* INPUT FOR THIS TASK:
# # # # #
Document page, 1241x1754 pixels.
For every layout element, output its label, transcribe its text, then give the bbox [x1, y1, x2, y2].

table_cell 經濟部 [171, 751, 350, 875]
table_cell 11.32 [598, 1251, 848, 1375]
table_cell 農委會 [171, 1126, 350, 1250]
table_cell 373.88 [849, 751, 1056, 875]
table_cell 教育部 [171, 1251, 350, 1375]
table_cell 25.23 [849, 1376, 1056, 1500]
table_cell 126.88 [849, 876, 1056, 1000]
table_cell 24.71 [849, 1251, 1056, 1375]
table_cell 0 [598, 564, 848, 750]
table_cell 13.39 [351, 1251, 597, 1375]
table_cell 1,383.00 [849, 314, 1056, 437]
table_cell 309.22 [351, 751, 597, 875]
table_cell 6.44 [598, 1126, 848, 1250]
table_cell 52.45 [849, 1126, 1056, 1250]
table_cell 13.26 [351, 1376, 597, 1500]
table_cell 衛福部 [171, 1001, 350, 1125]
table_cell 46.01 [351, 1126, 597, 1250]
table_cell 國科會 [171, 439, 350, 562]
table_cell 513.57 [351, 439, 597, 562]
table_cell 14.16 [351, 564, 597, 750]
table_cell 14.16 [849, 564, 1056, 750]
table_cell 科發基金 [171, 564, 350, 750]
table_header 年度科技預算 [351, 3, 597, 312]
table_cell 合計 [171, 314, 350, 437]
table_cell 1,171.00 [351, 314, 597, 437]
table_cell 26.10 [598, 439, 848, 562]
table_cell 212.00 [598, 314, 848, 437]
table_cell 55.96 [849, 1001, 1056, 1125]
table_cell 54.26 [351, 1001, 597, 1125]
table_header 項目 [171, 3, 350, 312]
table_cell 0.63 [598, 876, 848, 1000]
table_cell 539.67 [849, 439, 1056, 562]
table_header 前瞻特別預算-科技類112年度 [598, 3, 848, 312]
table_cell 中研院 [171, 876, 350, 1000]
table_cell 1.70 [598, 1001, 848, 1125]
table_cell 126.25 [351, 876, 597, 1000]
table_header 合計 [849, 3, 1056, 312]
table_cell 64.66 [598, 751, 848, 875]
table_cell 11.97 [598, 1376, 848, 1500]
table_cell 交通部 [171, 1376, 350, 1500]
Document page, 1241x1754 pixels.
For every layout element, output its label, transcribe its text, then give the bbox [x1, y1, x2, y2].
# # # # #
* REQUIREMENTS: Lay out the listing above as a numbered list, one line per item, with the blank lines dropped.

* WRITTEN ANSWER:
1. Document page, 1241x1754 pixels.
2. For every layout element, output its label, transcribe its text, then give the bbox [x1, y1, x2, y2].
3. table_cell 經濟部 [171, 751, 350, 875]
4. table_cell 11.32 [598, 1251, 848, 1375]
5. table_cell 農委會 [171, 1126, 350, 1250]
6. table_cell 373.88 [849, 751, 1056, 875]
7. table_cell 教育部 [171, 1251, 350, 1375]
8. table_cell 25.23 [849, 1376, 1056, 1500]
9. table_cell 126.88 [849, 876, 1056, 1000]
10. table_cell 24.71 [849, 1251, 1056, 1375]
11. table_cell 0 [598, 564, 848, 750]
12. table_cell 13.39 [351, 1251, 597, 1375]
13. table_cell 1,383.00 [849, 314, 1056, 437]
14. table_cell 309.22 [351, 751, 597, 875]
15. table_cell 6.44 [598, 1126, 848, 1250]
16. table_cell 52.45 [849, 1126, 1056, 1250]
17. table_cell 13.26 [351, 1376, 597, 1500]
18. table_cell 衛福部 [171, 1001, 350, 1125]
19. table_cell 46.01 [351, 1126, 597, 1250]
20. table_cell 國科會 [171, 439, 350, 562]
21. table_cell 513.57 [351, 439, 597, 562]
22. table_cell 14.16 [351, 564, 597, 750]
23. table_cell 14.16 [849, 564, 1056, 750]
24. table_cell 科發基金 [171, 564, 350, 750]
25. table_header 年度科技預算 [351, 3, 597, 312]
26. table_cell 合計 [171, 314, 350, 437]
27. table_cell 1,171.00 [351, 314, 597, 437]
28. table_cell 26.10 [598, 439, 848, 562]
29. table_cell 212.00 [598, 314, 848, 437]
30. table_cell 55.96 [849, 1001, 1056, 1125]
31. table_cell 54.26 [351, 1001, 597, 1125]
32. table_header 項目 [171, 3, 350, 312]
33. table_cell 0.63 [598, 876, 848, 1000]
34. table_cell 539.67 [849, 439, 1056, 562]
35. table_header 前瞻特別預算-科技類112年度 [598, 3, 848, 312]
36. table_cell 中研院 [171, 876, 350, 1000]
37. table_cell 1.70 [598, 1001, 848, 1125]
38. table_cell 126.25 [351, 876, 597, 1000]
39. table_header 合計 [849, 3, 1056, 312]
40. table_cell 64.66 [598, 751, 848, 875]
41. table_cell 11.97 [598, 1376, 848, 1500]
42. table_cell 交通部 [171, 1376, 350, 1500]
43. Document page, 1241x1754 pixels.
44. For every layout element, output its label, transcribe its text, then give the bbox [x1, y1, x2, y2].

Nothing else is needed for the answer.